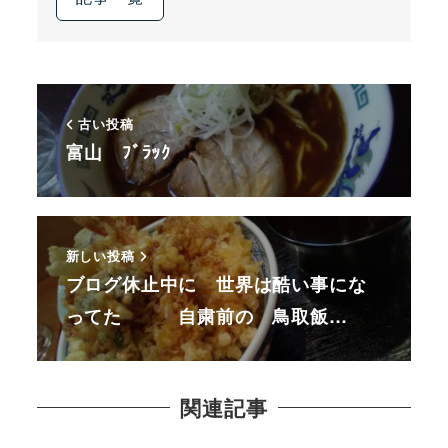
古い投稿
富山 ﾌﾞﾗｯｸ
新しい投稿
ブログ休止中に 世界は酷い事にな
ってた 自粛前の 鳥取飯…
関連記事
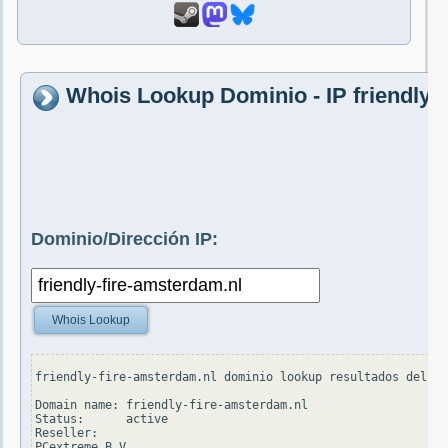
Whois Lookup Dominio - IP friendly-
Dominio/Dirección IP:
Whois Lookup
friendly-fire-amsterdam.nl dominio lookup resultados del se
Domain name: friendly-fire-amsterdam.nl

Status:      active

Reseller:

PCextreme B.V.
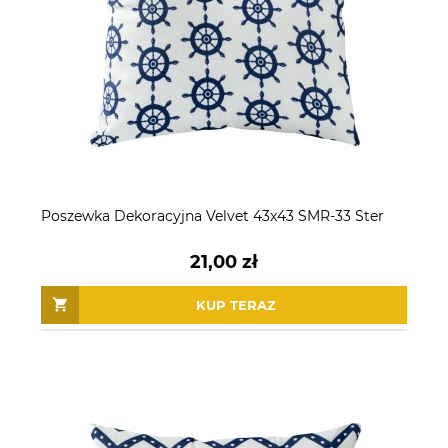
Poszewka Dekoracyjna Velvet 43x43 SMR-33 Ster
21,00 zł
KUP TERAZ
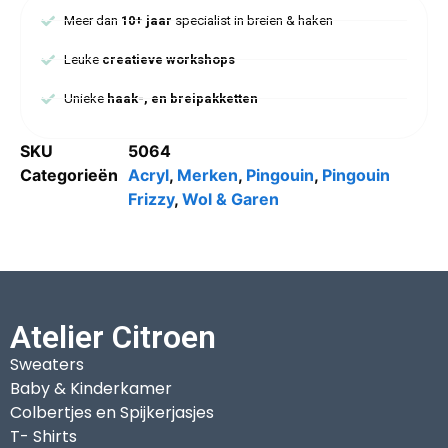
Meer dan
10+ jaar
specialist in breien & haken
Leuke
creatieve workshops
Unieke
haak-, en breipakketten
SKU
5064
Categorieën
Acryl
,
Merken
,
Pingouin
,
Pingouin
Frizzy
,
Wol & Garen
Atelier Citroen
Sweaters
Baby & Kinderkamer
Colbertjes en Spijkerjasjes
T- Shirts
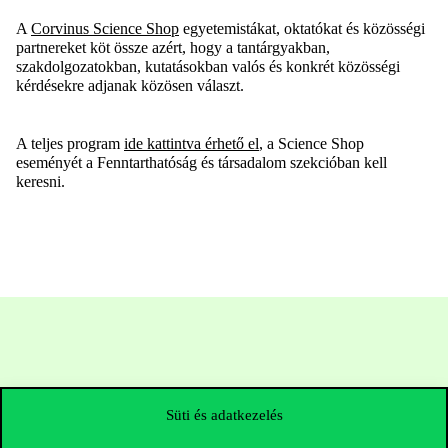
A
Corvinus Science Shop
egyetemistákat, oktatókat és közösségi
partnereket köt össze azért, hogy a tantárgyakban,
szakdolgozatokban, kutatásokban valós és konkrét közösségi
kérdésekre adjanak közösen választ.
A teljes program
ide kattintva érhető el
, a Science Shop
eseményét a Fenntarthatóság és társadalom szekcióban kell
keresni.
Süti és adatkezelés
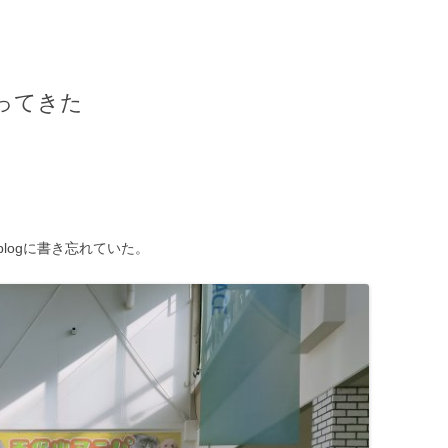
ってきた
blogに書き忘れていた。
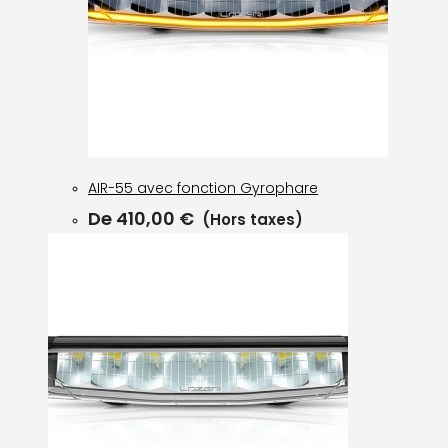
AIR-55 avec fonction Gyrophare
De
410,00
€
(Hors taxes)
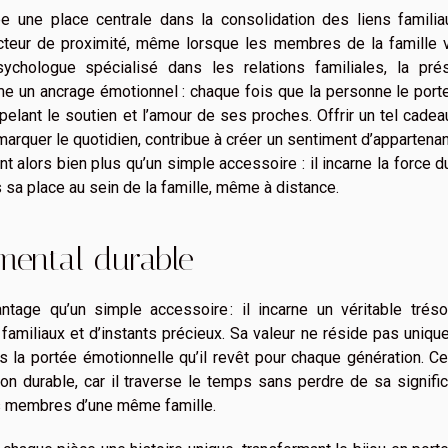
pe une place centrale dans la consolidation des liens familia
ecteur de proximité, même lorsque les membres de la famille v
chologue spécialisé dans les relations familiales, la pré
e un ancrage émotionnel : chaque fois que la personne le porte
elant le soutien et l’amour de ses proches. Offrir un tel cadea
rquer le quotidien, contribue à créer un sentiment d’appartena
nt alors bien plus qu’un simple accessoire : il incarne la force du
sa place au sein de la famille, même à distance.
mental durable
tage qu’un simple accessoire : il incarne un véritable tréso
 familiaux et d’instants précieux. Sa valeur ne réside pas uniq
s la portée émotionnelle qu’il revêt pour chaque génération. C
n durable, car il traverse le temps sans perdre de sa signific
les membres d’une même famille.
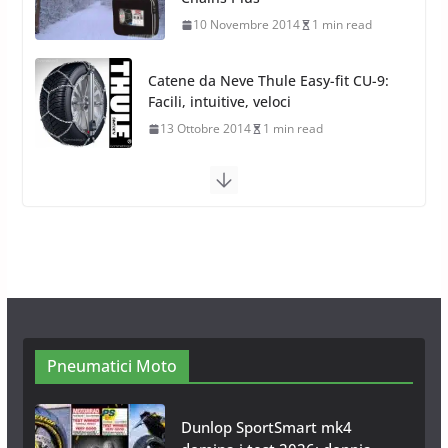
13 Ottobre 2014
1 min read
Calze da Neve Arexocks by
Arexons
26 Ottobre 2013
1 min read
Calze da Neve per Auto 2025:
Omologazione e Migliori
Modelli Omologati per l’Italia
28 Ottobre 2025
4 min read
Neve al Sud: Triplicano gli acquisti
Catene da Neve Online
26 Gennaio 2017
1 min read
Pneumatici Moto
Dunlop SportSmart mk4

• ACTIVITY: From the entries, copy out each line containing the word "accessoire".

• OUTPUT BELOW:
nt alors bien plus qu’un simple accessoire : il incarne la force du
tage qu’un simple accessoire : il incarne un véritable tréso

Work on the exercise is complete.